Below are records. Copy every line with "reveals" in it.

*** Block opens ***

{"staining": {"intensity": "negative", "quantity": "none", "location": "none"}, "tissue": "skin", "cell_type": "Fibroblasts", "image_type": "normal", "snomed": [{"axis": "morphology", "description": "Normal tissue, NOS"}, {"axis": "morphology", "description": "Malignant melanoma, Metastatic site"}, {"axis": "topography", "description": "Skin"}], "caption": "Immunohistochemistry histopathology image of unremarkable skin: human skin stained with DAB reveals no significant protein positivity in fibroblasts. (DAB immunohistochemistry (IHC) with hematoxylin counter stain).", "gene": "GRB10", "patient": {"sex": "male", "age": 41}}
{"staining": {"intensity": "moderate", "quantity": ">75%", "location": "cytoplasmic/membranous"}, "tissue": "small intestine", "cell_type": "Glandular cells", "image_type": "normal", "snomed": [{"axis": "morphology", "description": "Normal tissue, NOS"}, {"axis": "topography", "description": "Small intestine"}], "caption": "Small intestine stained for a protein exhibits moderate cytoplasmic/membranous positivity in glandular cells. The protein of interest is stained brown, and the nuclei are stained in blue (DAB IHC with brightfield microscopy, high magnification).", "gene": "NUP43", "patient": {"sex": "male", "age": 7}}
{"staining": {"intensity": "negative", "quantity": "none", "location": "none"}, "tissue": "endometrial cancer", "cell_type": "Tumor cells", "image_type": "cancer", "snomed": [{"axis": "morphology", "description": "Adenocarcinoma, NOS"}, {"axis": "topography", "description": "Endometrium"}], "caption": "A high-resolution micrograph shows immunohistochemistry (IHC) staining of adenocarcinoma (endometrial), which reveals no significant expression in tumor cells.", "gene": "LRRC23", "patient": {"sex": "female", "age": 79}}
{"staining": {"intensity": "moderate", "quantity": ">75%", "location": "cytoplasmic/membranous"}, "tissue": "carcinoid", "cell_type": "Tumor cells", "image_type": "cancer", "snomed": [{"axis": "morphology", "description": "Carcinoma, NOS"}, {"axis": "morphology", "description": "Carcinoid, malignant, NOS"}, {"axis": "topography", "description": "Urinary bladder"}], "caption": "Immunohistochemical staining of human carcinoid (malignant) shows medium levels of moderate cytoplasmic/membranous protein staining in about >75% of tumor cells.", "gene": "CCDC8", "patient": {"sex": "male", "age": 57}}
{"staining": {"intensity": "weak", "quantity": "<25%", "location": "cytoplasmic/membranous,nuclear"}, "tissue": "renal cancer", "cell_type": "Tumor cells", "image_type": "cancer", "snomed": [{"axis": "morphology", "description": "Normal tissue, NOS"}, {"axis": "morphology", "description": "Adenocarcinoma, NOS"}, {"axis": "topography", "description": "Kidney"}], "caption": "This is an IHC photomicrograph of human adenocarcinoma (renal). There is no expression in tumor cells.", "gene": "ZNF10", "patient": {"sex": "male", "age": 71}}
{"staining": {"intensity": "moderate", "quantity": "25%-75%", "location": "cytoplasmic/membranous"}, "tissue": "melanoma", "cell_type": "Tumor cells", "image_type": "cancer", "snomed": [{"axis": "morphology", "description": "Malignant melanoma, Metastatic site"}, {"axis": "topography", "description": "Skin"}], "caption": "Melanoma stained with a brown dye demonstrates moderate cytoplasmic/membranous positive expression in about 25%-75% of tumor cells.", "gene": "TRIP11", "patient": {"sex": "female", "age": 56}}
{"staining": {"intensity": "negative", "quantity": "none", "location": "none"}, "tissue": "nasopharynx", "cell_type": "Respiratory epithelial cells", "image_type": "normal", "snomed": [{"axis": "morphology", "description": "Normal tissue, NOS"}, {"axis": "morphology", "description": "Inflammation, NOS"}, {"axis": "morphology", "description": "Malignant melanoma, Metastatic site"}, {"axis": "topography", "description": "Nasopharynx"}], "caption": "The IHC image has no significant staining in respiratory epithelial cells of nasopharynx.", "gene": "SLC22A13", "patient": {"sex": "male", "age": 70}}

*** Block closes ***

__OUTPUT OF THE TASK__
{"staining": {"intensity": "negative", "quantity": "none", "location": "none"}, "tissue": "skin", "cell_type": "Fibroblasts", "image_type": "normal", "snomed": [{"axis": "morphology", "description": "Normal tissue, NOS"}, {"axis": "morphology", "description": "Malignant melanoma, Metastatic site"}, {"axis": "topography", "description": "Skin"}], "caption": "Immunohistochemistry histopathology image of unremarkable skin: human skin stained with DAB reveals no significant protein positivity in fibroblasts. (DAB immunohistochemistry (IHC) with hematoxylin counter stain).", "gene": "GRB10", "patient": {"sex": "male", "age": 41}}
{"staining": {"intensity": "negative", "quantity": "none", "location": "none"}, "tissue": "endometrial cancer", "cell_type": "Tumor cells", "image_type": "cancer", "snomed": [{"axis": "morphology", "description": "Adenocarcinoma, NOS"}, {"axis": "topography", "description": "Endometrium"}], "caption": "A high-resolution micrograph shows immunohistochemistry (IHC) staining of adenocarcinoma (endometrial), which reveals no significant expression in tumor cells.", "gene": "LRRC23", "patient": {"sex": "female", "age": 79}}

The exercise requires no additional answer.